A northern Chilean table grape grower has offered his facilities to be used as a distribution center for the post-flood Atacama relief effort, as well as a military precinct and refuge for hundreds of people left stranded.
Jaime Prohens Espinosa has taken a leadership role in supporting recovery around the areas of Apacheta and Los Loros, and says charity work from around the country has been "incredible".
"When you see people suffer it takes you out of any context. It's the first time in my life that I've participated like this in a direct way," he told www.freshfruitportal.com.
"In a tragedy like this, materials recover but there are no words for the human side. Personally, it impacts me a lot."
He said that after the flood hit his Apacheta property on March 24, his operation and the community were left isolated with access to roads, electricity and water all cut off.
"Afterwards we tried to open up the pass to the town of Los Loros, because the truck of one of our refrigeration workers was stuck in front of the mud, so with a truck we managed to get him out and take him down there," Prohens said.
"Then we returned here and our field administrator Fernando Barraza told me one of our workers who has been with us many years had serious problems in her house, but that she didn't want to leave it or her things.
"So I went with my vehicle to her house and it really made an impression on me - she would take out one bucket of water but another three would come in."
Instances like these continued with the Prohens team picking people up from around the zone, and they eventually formed a camp at the facilities of some 80 people.
"Some of them lost everything. Fernando and I went to visit the town and a school teacher was in charge of managing the people, and you could see he was very upset. We saw there were kids and the elderly sleeping on the floor on top of newspapers and cardboard, so there I took the decision to take mattresses to the school so people could have at least the minimum level of comfort.
"We have a tank of potable water so we made constant trips to the town with it.
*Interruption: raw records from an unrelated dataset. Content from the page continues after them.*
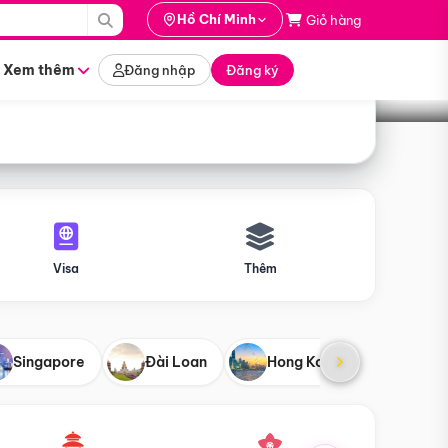
i hành
Hồ Chí Minh
Giỏ hàng
Tìm tour
tháng nào
Xem thêm
Đăng nhập
Đăng ký
Visa
Thêm
Singapore
Đài Loan
Hong Kong
Mỹ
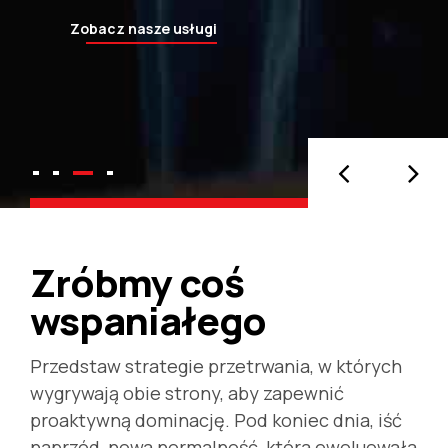
Zobacz wycenę projektu
Zobacz nasze usługi
Zróbmy coś
wspaniałego
Przedstaw strategie przetrwania, w których
wygrywają obie strony, aby zapewnić
proaktywną dominację. Pod koniec dnia, iść
naprzód, nowa normalność, która ewoluowała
It was like this for three days, and on the fourth day the military arrived and things changed; issues of food and water were resolved, and everything started to get more organized.
"For the use of my facilities, I don't have a deadline. We must take all the time that is needed."
Click here for more stories relating to recent floods in northern Chile and their impact on the country's produce sector.
When the flood hit the company had two days' worth of grapes of good quality to be harvested, but Prohens had to neglect that fruit. The grapes still in storage were sent to another distribution center when the road was opened up, making way for supplies that came by way of the non-profit 'Desafio Levantemos Chile', which loosely translates as the 'Let's lift up Chile Challenge'.
"The following week we had a group of 22 people come with the mission of restoring the kindergarten. When there is a catastrophe of this magnitude, they said the first thing you have to attend to is the safety of the children because they suffer more than an adult.
"You can see it – yesterday a few clouds formed and many kids started to panic, because they thought it would rain again and they would live the same story again."
He said the kindergarten restoration took 1.5 days, before a group of specialist architects, builders and engineers came to make the finishing touches.
Prohens said his days now were divided between working on the business in the morning, and helping the community as much as he can in the afternoon.
"I am giving accommodation to almost 250 people between here and Los Loros; we could have given them more, but there's a camp that's completely lost, buried in 1.5 meters of mud."
Prohens approach to his farm damages is indicative of just how bad the impacts have been for other growers.
"Thankfully I just had damages to vines in one zone...a maximum of 25 hectares have been damaged," he said, with a plan to recover part of the land this year and the rest in the future.
"Thankfully I didn't have any damages to the irrigation system.
"Next season will be normal. We will aim to carry it out as normal and minimize the damage."
For importers looking to support the relief effort in the Atacama region, Prohens recommended they contact 'Desafio Levantemos Chile' to see how they can help.